Auf meinem Weg durch Hollywood überquere ich die Ivar Avenue und sehe ein merkwürdiges Schild, flankiert von brennenden polynesischen Fackeln. BAMBOOHOUSEOFDOLLS steht darauf. An den Titel erinnere ich mich. Das ist ein alter Kung-Fu-Film, in dem es um Frauen geht, die im Knast sitzen. Ich hab ihn gesehen, als ich unten im Backofen festsaß. Der Teufel zapft nämlich das irdische Kabel-TV an. Na, wer hätte das gedacht?

Im House of Dolls ist es kühl und so düster, dass ich Brad Pitts Sonnenbrille abnehmen kann, ohne in Ohnmacht zu fallen. An den schwarz getünchten Wänden hängen alte Poster von Iggy Pop und den Circle Jerks, aber hinter der Bar besteht die Deko aus Palmwedeln und Hula-Girls aus Plastik. Auf dem Tresen stehen Kokosnussschalen für die Erdnüsse. Außer mir und dem Barkeeper ist hier keine Menschenseele. Ich pflanz mich auf den Hocker am Ende des Tresens, möglichst weit von der Tür entfernt.

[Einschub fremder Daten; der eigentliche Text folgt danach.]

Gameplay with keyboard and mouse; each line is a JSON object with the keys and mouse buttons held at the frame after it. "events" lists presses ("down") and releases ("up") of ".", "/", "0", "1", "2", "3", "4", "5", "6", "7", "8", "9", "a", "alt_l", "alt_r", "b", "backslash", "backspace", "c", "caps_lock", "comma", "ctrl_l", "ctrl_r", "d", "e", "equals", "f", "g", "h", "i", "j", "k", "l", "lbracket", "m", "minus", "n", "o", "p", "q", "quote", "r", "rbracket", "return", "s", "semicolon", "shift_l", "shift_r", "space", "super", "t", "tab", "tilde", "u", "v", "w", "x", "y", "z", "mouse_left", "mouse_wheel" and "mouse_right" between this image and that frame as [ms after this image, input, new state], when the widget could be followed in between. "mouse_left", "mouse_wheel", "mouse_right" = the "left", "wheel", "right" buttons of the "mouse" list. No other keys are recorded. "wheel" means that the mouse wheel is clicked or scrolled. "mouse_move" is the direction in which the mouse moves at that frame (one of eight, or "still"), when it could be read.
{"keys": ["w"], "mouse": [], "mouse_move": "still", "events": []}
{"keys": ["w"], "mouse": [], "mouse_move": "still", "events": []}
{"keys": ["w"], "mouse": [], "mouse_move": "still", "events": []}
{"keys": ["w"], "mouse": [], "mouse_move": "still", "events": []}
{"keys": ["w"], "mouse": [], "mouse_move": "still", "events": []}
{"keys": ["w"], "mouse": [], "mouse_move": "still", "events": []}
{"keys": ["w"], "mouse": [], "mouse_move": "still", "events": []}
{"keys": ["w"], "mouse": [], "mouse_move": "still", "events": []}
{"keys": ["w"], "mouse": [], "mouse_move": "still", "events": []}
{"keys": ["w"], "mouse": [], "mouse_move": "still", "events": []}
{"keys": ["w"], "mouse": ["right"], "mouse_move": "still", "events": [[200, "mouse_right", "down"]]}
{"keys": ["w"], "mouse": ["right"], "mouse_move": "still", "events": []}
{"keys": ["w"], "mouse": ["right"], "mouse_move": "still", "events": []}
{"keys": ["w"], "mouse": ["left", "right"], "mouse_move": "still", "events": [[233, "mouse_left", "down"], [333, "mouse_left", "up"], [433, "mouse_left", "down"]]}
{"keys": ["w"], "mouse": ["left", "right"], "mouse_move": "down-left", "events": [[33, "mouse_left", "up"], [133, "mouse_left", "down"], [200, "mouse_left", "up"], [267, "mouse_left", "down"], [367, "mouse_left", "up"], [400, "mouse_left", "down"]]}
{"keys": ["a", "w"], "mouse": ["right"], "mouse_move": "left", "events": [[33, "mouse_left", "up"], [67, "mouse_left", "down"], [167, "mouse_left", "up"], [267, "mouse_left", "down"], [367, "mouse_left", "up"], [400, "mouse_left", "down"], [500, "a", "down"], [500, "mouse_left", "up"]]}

Der Barkeeper ist damit beschäftigt, Limetten zu schneiden. Er hält eine Sekunde inne und nickt mir zu, das Messer lässig in der rechten Hand. Bei dem Anblick setzt sich ein gewisser anderer Teil meines Gehirns in Gang, um ihn abzuschätzen. Er hat kurz geschorenes schwarzes Haar und einen grau melierten Kinnbart. Unter seinem Hawaiihemd wölben sich Muskeln. Ein Ex-Footballspieler, vielleicht auch ein Boxer.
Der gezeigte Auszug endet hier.